AI research

UK startup unveils AI-designed cancer immunotherapy

Maximilian Schreiner

Midjourney prompted by THE DECODER

A UK startup has unveiled one of the first generative AI-designed immunotherapy candidates, created to target a protein found in many cancers.

UK biotech startup Etcembly has used generative AI to design a novel cancer immunotherapy in record time. According to the company, its technology enables the rapid generation and optimization of T cell receptor (TCR) therapeutics that target tumor antigens.

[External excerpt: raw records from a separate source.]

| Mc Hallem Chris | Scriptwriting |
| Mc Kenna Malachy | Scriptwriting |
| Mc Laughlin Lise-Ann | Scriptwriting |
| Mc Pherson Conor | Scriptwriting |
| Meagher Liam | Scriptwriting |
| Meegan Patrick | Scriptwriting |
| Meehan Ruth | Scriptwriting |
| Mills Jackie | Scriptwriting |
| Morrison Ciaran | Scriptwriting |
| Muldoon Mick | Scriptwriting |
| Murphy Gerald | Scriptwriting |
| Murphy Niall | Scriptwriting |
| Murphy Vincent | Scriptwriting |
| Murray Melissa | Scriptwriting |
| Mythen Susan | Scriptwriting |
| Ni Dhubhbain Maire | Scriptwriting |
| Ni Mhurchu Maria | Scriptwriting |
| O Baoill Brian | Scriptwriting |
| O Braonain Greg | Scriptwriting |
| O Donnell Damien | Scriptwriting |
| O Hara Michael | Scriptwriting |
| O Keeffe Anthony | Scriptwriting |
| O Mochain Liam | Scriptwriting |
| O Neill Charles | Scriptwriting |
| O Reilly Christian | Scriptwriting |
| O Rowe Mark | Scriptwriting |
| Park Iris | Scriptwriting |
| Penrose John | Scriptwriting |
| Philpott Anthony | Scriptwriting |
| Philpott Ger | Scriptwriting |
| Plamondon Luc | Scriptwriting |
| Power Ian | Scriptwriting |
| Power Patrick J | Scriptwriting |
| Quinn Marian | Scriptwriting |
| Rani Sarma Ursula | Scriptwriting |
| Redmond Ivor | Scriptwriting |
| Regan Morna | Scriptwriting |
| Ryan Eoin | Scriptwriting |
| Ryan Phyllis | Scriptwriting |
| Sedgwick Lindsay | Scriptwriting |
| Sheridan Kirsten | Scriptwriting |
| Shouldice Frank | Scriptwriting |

Etcembly has developed an immunotherapy called ETC-101 using its EMLy AI platform. ETC-101 is a bispecific T cell engager targeting the tumor antigen PRAME, an antigen present in many cancers but absent in healthy tissue. Bispecific T cell engagers provide a link between T cells and tumor cells, causing T cells to exert cytotoxic activity on tumor cells by producing proteins that enter tumor cells and induce cell apoptosis.

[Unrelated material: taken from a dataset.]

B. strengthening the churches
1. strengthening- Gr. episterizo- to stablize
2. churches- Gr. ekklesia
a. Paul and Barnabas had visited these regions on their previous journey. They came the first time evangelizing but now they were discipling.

ETC-101 was designed and optimized in just 11 months, compared to the more than two years typically required by conventional methods, according to Etcembly. Because this rapid timeline was achieved with the AI platform still in development, the startup expects future programs to be even faster.

Immunotherapy pioneer expects "game-changing acceleration" of TCR research

Etcembly's AI engine, EMLy, uses large language models to predict, design, and validate candidate TCRs, scanning hundreds of millions of TCR sequences in the process. This speeds up initial design and should reduce the likelihood of later trial failures. Speaking of trials: Etcembly plans to advance ETC-101 and other programs into human clinical trials around 2025.

"Having headed up the development of TCR therapeutics for many years, it’s exciting to see a new platform with such power to deliver and engineer these therapies," Bent Jakobsen, immunotherapy pioneer and Etcembly board member, said in a statement. "I believe TCRs have the potential to become a prominent drug class but it has been hampered by the difficulties involved with the huge complexities of the system." He expects AI technologies like EMLy to "sweep aside these hurdles" and lead to a huge acceleration of the TCR field.

Founded in 2020, Etcembly is backed by institutional and private investors and is also part of Nvidia Inception, a program that supports AI startups.